ÉDITORIAL
Une pomme de discorde ?
Il y aurait tant à dire sur des sujets qui devraient nous titiller, nous irriter, nous sortir de notre zone de confort… Tant de choses sur lesquelles réfléchir pour être des citoyens plus réfléchis et responsables. Nous sommes plus ou moins cyniques, nous protégeant ainsi des revers de la vie; cependant, certains gardent au fond d’eux-mêmes des idéaux, un optimisme. Mais quand il s’agit d’une personnalité publique, homme ou femme politique, le cynisme nous éclabousse plus rapidement : cela nous fait considérer les « affaires de la cité » comme une arène, une joute, un jeu où tous moyens sont bons.
Or, nous, Québécois, venons de subir un traumatisme avec le sextuple assassinat de la mosquée de Québec, un crime haineux envers des musulmans. Chagrin, recueillement, œcuménisme, unité de la nation, autant de mots et de moments qui ont ponctué les deux dernières semaines. Tous nos dirigeants ont prononcé des discours pleins d’émotions, de vœux pieux et de bons sentiments.
Mais contre toute attente, après avoir vilipendé toute discussion autour de la neutralité de l’état, des accommodements « raisonnables » et donc de la laïcité dans notre société, M.Couillard a relancé lui-même le débat avec son projet de loi 62. Cela pourrait paraître étonnant venant d’un homme qui renvoie systématiquement au PQ sa Charte de la laïcité comme si elle était une insulte xénophobe et intolérante à toutes les personnes ouvertes d’esprit et humanistes du Canada (puisqu’il se dit fier défenseur des valeurs canadiennes). Ou bien est-ce de l’opportunisme politique?
Eh oui, nos cœurs ravagés par la tristesse et la compassion envers la communauté musulmane de Québec et l’Islam sont maintenant assez attendris pour accepter tout compromis au nom du respect des religions et des cultures. Comment serions-nous contre un projet de loi, qui tout en respectant chacun dans l’expression de sa croyance religieuse, encadre la pratique des services publics québécois?

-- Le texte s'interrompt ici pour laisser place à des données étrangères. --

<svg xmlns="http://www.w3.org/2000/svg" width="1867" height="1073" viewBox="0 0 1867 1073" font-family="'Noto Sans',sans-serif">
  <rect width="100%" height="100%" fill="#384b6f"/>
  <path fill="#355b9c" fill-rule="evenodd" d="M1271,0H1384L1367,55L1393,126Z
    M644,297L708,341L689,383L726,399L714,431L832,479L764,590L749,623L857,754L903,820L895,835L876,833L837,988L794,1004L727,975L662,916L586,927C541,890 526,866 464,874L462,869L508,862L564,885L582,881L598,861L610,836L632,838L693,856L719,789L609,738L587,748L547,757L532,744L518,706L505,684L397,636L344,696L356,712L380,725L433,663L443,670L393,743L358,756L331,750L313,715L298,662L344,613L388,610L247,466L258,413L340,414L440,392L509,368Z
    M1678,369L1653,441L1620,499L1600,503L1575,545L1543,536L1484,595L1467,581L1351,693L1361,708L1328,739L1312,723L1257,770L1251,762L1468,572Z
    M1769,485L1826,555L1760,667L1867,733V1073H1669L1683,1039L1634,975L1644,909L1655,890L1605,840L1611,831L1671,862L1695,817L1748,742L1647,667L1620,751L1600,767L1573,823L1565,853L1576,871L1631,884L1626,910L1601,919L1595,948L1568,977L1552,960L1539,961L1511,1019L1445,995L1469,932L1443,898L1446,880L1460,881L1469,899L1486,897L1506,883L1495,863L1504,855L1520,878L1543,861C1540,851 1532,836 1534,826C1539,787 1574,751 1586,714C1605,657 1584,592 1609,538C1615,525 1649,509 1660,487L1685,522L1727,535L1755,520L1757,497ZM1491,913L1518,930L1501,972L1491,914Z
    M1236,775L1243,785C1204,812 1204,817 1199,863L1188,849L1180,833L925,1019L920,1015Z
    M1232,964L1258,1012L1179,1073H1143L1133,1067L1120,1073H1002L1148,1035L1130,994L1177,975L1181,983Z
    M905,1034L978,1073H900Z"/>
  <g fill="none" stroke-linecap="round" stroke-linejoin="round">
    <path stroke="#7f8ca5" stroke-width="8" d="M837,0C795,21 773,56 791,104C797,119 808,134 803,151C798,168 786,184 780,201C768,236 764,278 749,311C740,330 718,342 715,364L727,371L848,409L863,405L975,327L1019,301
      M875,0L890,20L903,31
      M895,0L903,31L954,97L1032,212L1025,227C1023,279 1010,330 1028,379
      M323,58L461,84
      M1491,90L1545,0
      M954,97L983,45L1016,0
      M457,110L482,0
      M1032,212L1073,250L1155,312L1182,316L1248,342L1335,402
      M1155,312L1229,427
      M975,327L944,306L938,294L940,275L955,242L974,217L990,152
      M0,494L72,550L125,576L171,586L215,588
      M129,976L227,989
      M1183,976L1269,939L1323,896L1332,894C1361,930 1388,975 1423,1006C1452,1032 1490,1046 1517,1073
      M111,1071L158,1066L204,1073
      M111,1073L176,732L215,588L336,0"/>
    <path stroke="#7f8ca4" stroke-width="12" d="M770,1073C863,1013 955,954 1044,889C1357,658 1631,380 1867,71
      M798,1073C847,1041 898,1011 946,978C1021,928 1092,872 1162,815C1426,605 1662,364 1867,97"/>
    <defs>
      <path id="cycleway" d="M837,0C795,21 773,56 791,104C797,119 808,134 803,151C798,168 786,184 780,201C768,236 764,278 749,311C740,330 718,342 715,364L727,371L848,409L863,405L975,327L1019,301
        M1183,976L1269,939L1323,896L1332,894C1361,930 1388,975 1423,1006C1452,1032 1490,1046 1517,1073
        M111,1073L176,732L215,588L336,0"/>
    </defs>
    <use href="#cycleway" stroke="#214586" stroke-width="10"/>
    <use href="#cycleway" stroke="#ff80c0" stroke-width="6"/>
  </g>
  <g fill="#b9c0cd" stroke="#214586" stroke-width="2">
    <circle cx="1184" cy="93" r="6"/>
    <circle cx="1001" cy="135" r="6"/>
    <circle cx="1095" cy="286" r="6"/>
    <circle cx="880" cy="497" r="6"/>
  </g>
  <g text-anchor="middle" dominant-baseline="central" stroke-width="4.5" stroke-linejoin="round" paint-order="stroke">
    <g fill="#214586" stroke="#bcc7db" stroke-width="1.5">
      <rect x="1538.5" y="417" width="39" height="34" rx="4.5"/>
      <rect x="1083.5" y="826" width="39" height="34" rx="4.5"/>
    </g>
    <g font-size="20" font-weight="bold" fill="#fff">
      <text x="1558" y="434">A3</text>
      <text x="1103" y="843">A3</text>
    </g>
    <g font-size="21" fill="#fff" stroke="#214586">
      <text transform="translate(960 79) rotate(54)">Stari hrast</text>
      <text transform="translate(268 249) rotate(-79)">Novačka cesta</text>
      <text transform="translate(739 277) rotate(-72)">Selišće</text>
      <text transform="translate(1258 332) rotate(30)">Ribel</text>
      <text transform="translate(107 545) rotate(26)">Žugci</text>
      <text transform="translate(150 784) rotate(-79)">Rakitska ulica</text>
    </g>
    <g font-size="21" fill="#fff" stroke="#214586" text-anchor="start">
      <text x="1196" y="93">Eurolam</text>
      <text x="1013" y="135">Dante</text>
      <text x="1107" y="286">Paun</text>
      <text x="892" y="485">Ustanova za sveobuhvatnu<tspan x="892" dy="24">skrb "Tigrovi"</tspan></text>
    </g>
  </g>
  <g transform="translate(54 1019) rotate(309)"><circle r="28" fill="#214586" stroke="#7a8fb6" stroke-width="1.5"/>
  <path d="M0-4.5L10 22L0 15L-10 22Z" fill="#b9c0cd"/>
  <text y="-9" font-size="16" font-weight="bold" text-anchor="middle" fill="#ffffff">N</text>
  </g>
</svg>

Quelle est la prémice du raisonnement de notre premier ministre : la laïcité dans l’espace public, traduite par la neutralité des employés de l’état quand ils fournissent un service aux usagers, donc cette laïcité ne respecterait pas nos croyances individuelles. Rappelons-nous que la « laïcité » américaine (secularism) protège les croyances individuelles contre la pression de l’état, alors qu’en France, par exemple, elle protège au contraire l’état et les individus contre les croyances; chacun peut parler au « je » sans subir de pression d’un « nous » communautaire exclusif.

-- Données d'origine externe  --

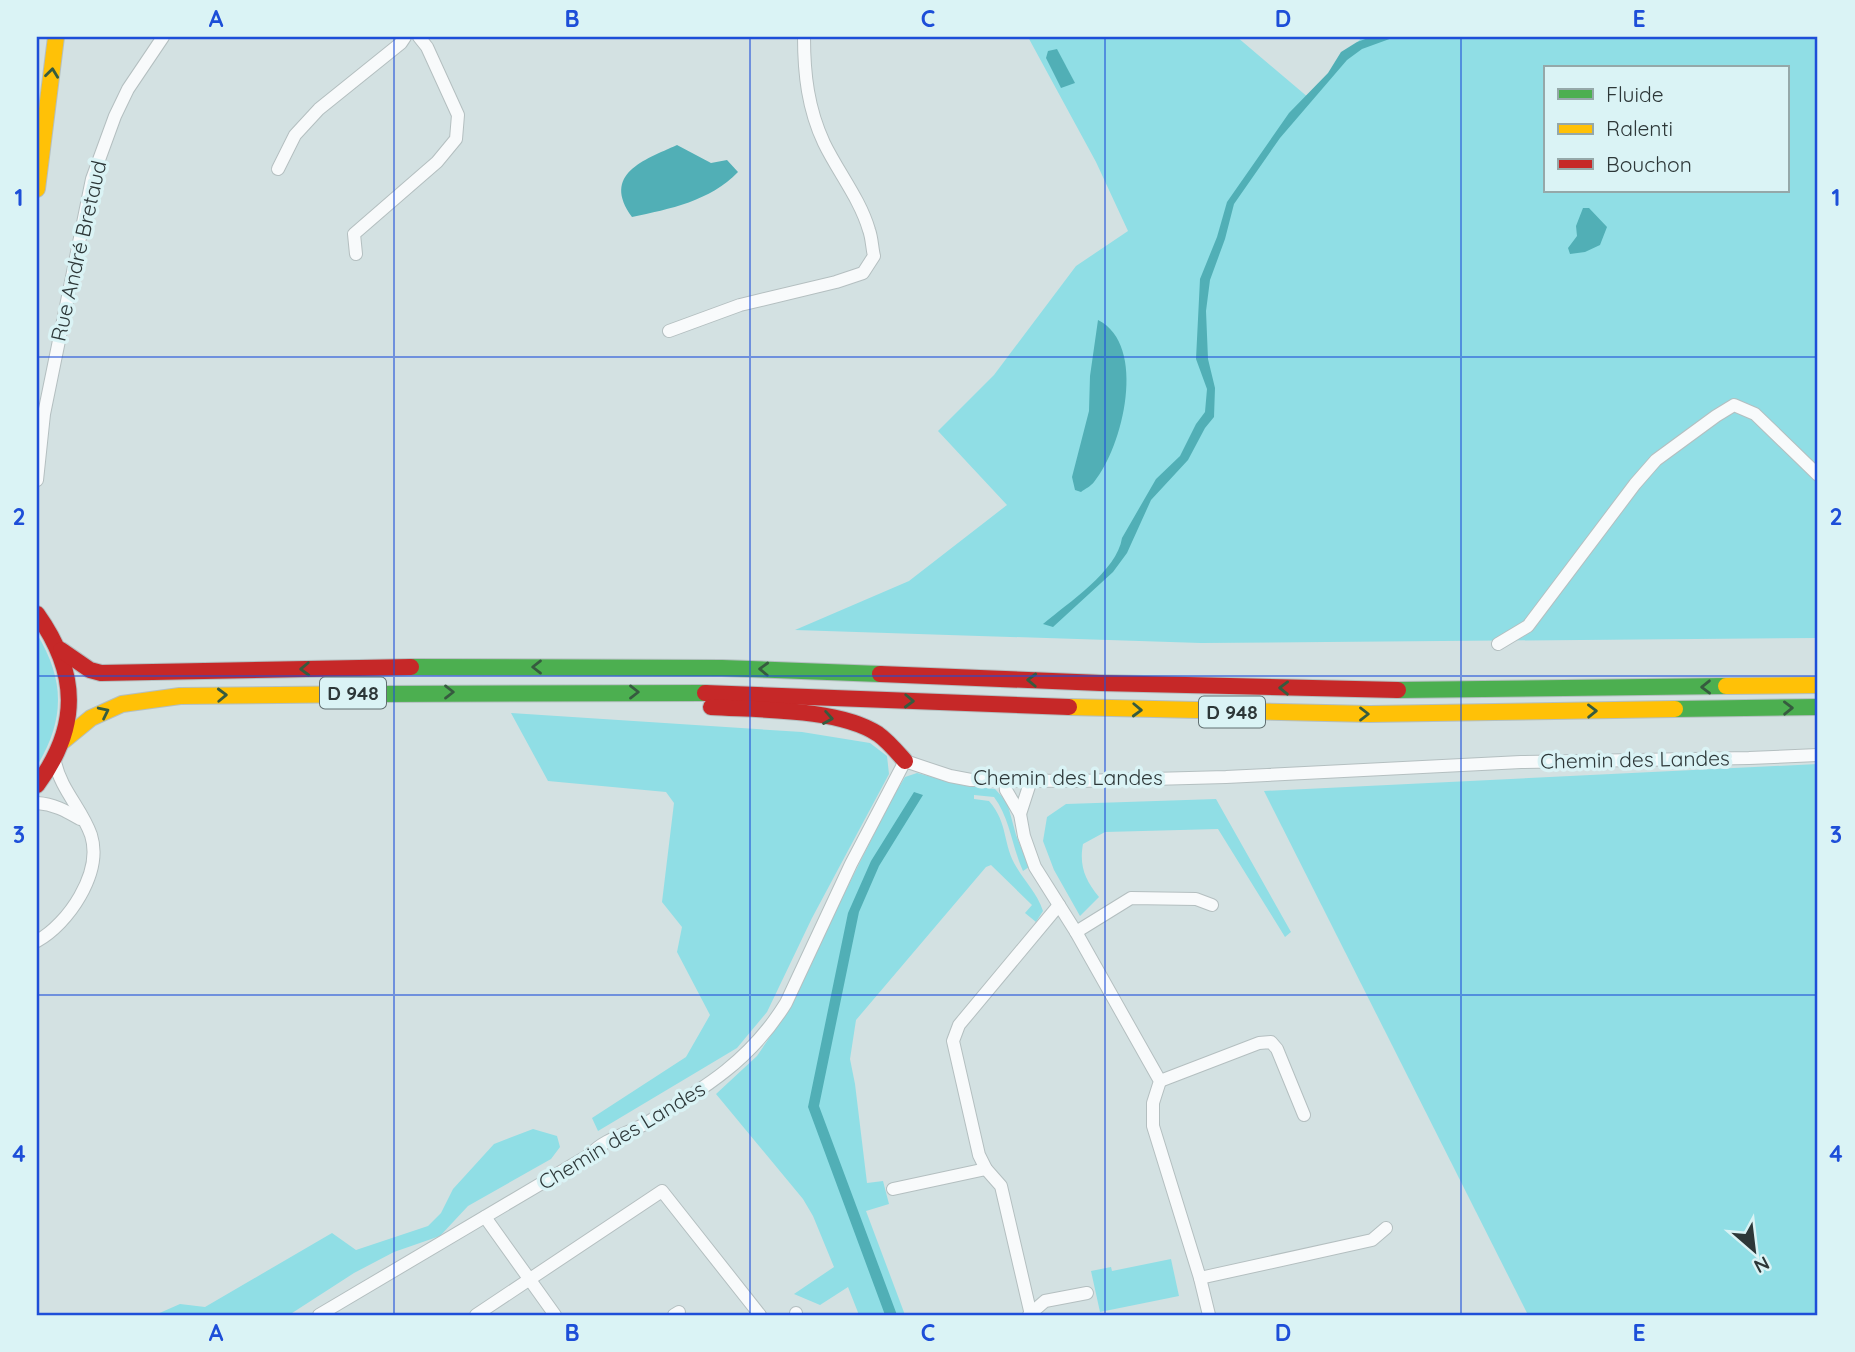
<svg xmlns="http://www.w3.org/2000/svg" width="1855" height="1352" font-family="Quicksand,sans-serif">
<rect width="100%" height="100%" fill="#d3e1e2"/>
<!-- green -->
<g fill="#90dee5" fill-rule="evenodd">
<path d="M1028,37H1237L1309,98L1362,37H1818V638L1201,643L795,630L909,581L1007,505L938,431L994,375L1076,266L1128,231L1096,162ZM1545,68H1787V191H1545Z"/>
<path d="M37,634C65,681 65,719 37,766Z"/>
<polygon points="511,713 802,732 870,743 887,756 889,774 812,918 767,1012 737,1048 598,1131 592,1118 686,1057 710,1015 677,952 682,927 662,902 674,803 666,792 548,781"/>
<polygon points="1818,764 1818,1315 1528,1315 1264,791"/>
<path d="M917,773L962,785L995,789L1007,802L1016,835L1029,867L1023,871C1012,847 1010,818 994,797L974,795V799L989,801C1009,824 1002,844 1017,868C1026,883 1037,893 1043,911L1036,922L1025,913L1032,905L991,865L986,867L856,1020L850,1059L855,1084L867,1183L883,1181L889,1204L866,1211L905,1315H859L848,1287L820,1305L794,1294L834,1267L813,1216L803,1199L716,1094L757,1056L782,1019L801,986L839,904L890,802L905,777Z"/>
<path d="M1216,799L1291,932L1285,937L1218,829L1105,832L1083,844C1079,866 1085,880 1099,897L1080,916L1054,870L1043,841L1047,817L1066,804Z"/>
<polygon points="533,1129 557,1136 560,1147 551,1159 468,1206 440,1236 394,1252 354,1273 289,1315 155,1315 180,1304 205,1307 332,1233 356,1250 428,1226 441,1213 453,1189 494,1144"/>
<polygon points="1171,1259 1179,1296 1100,1312 1091,1271 1111,1267 1112,1271"/>
</g>
<!-- water -->
<g fill="#51afb6">
<path d="M1371,37H1395L1362,49L1347,60L1280,138L1234,204L1225,239L1210,280L1206,311L1208,359L1215,388L1214,417L1205,428L1188,460L1151,500L1127,553L1113,572L1053,627L1043,624C1068,603 1117,571 1122,538L1156,479L1180,456L1196,424L1205,412L1207,389L1196,359L1200,279L1217,237L1227,202L1289,113L1328,73L1341,52L1357,42Z"/>
<polygon points="1057,49 1075,83 1061,88 1046,58 1048,51"/>
<path d="M677,145L711,163L727,160L738,172C710,201 670,209 632,217C601,174 644,160 677,145Z"/>
<polygon points="1583,208 1589,208 1607,227 1600,245 1585,252 1570,254 1568,248 1577,236 1576,226"/>
<path d="M1098,320C1148,345 1123,447 1094,482C1091,486 1085,489 1081,492L1075,490L1072,477L1089,411L1090,376Z"/>
<polygon points="914,792 923,795 879,866 859,912 819,1106 897,1315 885,1315 808,1107 848,913 871,861"/>
</g>
<g fill="none" stroke-linecap="round" stroke-linejoin="round">
<!-- street casing -->
<g stroke="#b4bfc0" stroke-width="14">
<g id="street">
<polyline points="278,169 295,135 319,109 401,43 405,37"/>
<polyline points="356,254 354,234 437,162 456,139 458,115 427,47 419,37"/>
<path d="M669,331L740,305L836,282L863,273L874,256C872,248 872,238 869,230C860,199 838,172 824,143C808,109 804,74 804,37"/>
<polyline points="37,480 44,414 92,179 115,116 128,89 163,37"/>
<polyline points="1498,644 1528,626 1635,484 1656,460 1716,416 1734,405 1755,414 1818,475"/>
<polyline points="1005,781 1006,790 1020,814 1024,836 1035,867 1076,932 1160,1081 1153,1103 1153,1126 1200,1278 1209,1315"/>
<path d="M37,803C54,804 66,811 80,819"/>
<polyline points="1020,814 1031,780"/>
<polyline points="1076,932 1131,898 1196,899 1212,905"/>
<path d="M37,941C68,924 103,873 91,835C82,809 61,790 55,762"/>
<polyline points="1160,1081 1259,1043 1271,1042 1277,1049 1304,1115"/>
<polyline points="893,1189 986,1169"/>
<polyline points="485,1217 555,1315"/>
<polyline points="1200,1278 1372,1240 1386,1228"/>
<path d="M319,1315L591,1154C603,1140 626,1134 643,1125C701,1090 749,1063 786,1003L851,864L905,761L950,776L971,780L1078,781L1226,777L1521,762L1749,758L1818,755"/>
<polyline points="476,1315 662,1191 760,1315"/>
<polyline points="674,1315 679,1312"/>
<polyline points="796,1315 796,1313"/>
<polyline points="1029,1315 1045,1301 1087,1293"/>
<polyline points="1031,1315 1001,1186 986,1169 979,1155 953,1041 959,1025 1059,905"/>
</g>
</g>
<!-- fast casing -->
<g stroke="#b4bfc0" stroke-width="18">
<g id="fast">
<polyline points="411,667 722,668 880,674"/>
<polyline points="1398,690 1726,686"/>
<polyline points="375,694 705,693"/>
<polyline points="1675,709 1818,707"/>
</g>
</g>
<!-- slow casing -->
<g stroke="#b4bfc0" stroke-width="18">
<g id="slow">
<polyline points="37,189 56,37"/>
<polyline points="1726,686 1818,685"/>
<polyline points="1069,707 1370,714 1675,709"/>
<polyline points="63,741 91,718 122,704 180,696 375,694"/>
</g>
</g>
<!-- jam casing -->
<g stroke="#b4bfc0" stroke-width="18">
<g id="jam">
<path d="M37,614C79,673 80,727 37,785"/>
<polyline points="61,650 90,670 101,673 411,667"/>
<polyline points="880,674 1101,683 1398,690"/>
<polyline points="705,693 1069,707"/>
<path d="M711,707C757,710 839,708 878,734C888,741 897,752 905,761"/>
</g>
</g>
<!-- street -->
<use href="#street" stroke="#f8fafb" stroke-width="12"/>
<!-- fast -->
<use href="#fast" stroke="#4caf50" stroke-width="16"/>
<!-- slow -->
<use href="#slow" stroke="#ffc107" stroke-width="16"/>
<!-- jam -->
<use href="#jam" stroke="#c62828" stroke-width="16"/>
</g>
<!-- one-way arrows -->
<defs><path id="oneway-chevron" d="M-2-3.5L2.5 0L-2 3.5" fill="none" stroke-width="1.6" stroke-linecap="round" stroke-linejoin="round" transform="scale(1.75)"/></defs>
<g stroke="#365b3f">
<use href="#oneway-chevron" transform="translate(52 73) rotate(-83)"/>
<use href="#oneway-chevron" transform="translate(537 667) rotate(180)"/>
<use href="#oneway-chevron" transform="translate(305 669) rotate(178)"/>
<use href="#oneway-chevron" transform="translate(764 669) rotate(-178)"/>
<use href="#oneway-chevron" transform="translate(1032 680) rotate(-178)"/>
<use href="#oneway-chevron" transform="translate(1706 687) rotate(179)"/>
<use href="#oneway-chevron" transform="translate(1284 688) rotate(-179)"/>
<use href="#oneway-chevron" transform="translate(449 692)"/>
<use href="#oneway-chevron" transform="translate(634 692)"/>
<use href="#oneway-chevron" transform="translate(222 695) rotate(-2)"/>
<use href="#oneway-chevron" transform="translate(909 701) rotate(2)"/>
<use href="#oneway-chevron" transform="translate(1788 708) rotate(-1)"/>
<use href="#oneway-chevron" transform="translate(1137 710) rotate(2)"/>
<use href="#oneway-chevron" transform="translate(1592 711) rotate(-1)"/>
<use href="#oneway-chevron" transform="translate(104 712) rotate(-26)"/>
<use href="#oneway-chevron" transform="translate(1364 714)"/>
<use href="#oneway-chevron" transform="translate(828 718) rotate(10)"/>
</g>
<!-- grid -->
<path fill="none" stroke="#1d4ed8" stroke-width="2" stroke-opacity="0.55" d="M394,37V1315M750,37V1315M1105,37V1315M1461,37V1315M37,357H1818M37,676H1818M37,995H1818"/>
<g text-anchor="middle" stroke-width="7" stroke-linejoin="round" paint-order="stroke">
<!-- shield labels -->
<g fill="#daf3f5" stroke="#616f71" stroke-width="2">
<rect x="320" y="677.5" width="66" height="31" rx="5"/>
<rect x="1199" y="696.5" width="66" height="31" rx="5"/>
</g>
<g font-size="19" font-weight="bold" fill="#2d3738">
<text x="353" y="700">D 948</text>
<text x="1232" y="719">D 948</text>
</g>
<!-- street labels -->
<g font-size="21" fill="#2d3738" stroke="#daf3f5">
<text transform="translate(79 251) rotate(-77)" y="7">Rue André Bretaud</text>
<text transform="translate(1635 760) rotate(-1)" y="7">Chemin des Landes</text>
<text x="1068" y="785">Chemin des Landes</text>
<text transform="translate(622 1136) rotate(-31)" y="7">Chemin des Landes</text>
</g>
</g>
<!-- border -->
<rect width="1855" height="1352" fill="none" stroke="#daf3f5" stroke-width="77"/>
<!-- legend -->
<rect x="1544" y="66" width="245" height="126" fill="#daf3f5" stroke="#95a8a9" stroke-width="2"/>
<rect x="1558" y="89" width="35" height="10" fill="#4caf50" stroke="#95a8a9" stroke-width="2"/>
<text x="1606" y="102" font-size="21" fill="#2d3738">Fluide</text>
<rect x="1558" y="124" width="35" height="10" fill="#ffc107" stroke="#95a8a9" stroke-width="2"/>
<text x="1606" y="136" font-size="21" fill="#2d3738">Ralenti</text>
<rect x="1558" y="159" width="35" height="10" fill="#c62828" stroke="#95a8a9" stroke-width="2"/>
<text x="1606" y="172" font-size="21" fill="#2d3738">Bouchon</text>
<!-- north arrow -->
<g transform="translate(1754 1250) rotate(152)" stroke="#daf3f5" stroke-width="5" paint-order="stroke">
<path d="M0-5L12 26L0 18L-12 26Z" fill="#2d3738"/>
<text y="-10" font-size="19" font-weight="bold" text-anchor="middle" fill="#2d3738">N</text>
</g>
<rect x="38" y="38" width="1778" height="1276" fill="none" stroke="#1d4ed8" stroke-width="2.5"/>
<g font-size="23" text-anchor="middle" font-weight="bold" fill="#1d4ed8">
<text x="216" y="27">A</text>
<text x="572" y="27">B</text>
<text x="928" y="27">C</text>
<text x="1283" y="27">D</text>
<text x="1639" y="27">E</text>
<text x="19" y="206">1</text>
<text x="1836" y="206">1</text>
<text x="19" y="525">2</text>
<text x="1836" y="525">2</text>
<text x="19" y="843">3</text>
<text x="1836" y="843">3</text>
<text x="19" y="1162">4</text>
<text x="1836" y="1162">4</text>
<text x="216" y="1341">A</text>
<text x="572" y="1341">B</text>
<text x="928" y="1341">C</text>
<text x="1283" y="1341">D</text>
<text x="1639" y="1341">E</text>
</g>
</svg>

À propos de sa loi 62, M.Couillard a associé les grands mots (« défendre des principes fondamentaux ») et les petits raisonnements (« à ce jour, aucun policier n’a jamais arboré un symbole religieux au Québec »). Comme si le problème était là! D’ailleurs, la question des accommodements pour les fonctionnaires en position d’autorité et/ou de coercition ne concerne qu’une en fait qu’une minorité de fondamentalistes, mais cristallise le débat et biaise notre opinion. En France, le débat a été réglé… et les cimetières municipaux sont laïques : les musulmans prennent leur dernier repos à côté des juifs, des chrétiens et des athées. Pas de murs entre les religions, on est égaux devant la mort. On n’habite pas un pays où l’on ne peut être enterré, comme le rappelle Christian Rioux dans le Devoir.
En vérité, la question est : quelle place doit-on laisser à la religion dans l’espace où l’on vit ensemble. Dans les écoles, dans les institutions pénales ou politiques, que partageons-nous? La religion? Alors, la meilleure manière d’éviter des débats stériles sur des sujets qui concernent nos croyances et pratiques personnelles ne serait-elle pas simplement de les bannir de l’espace public?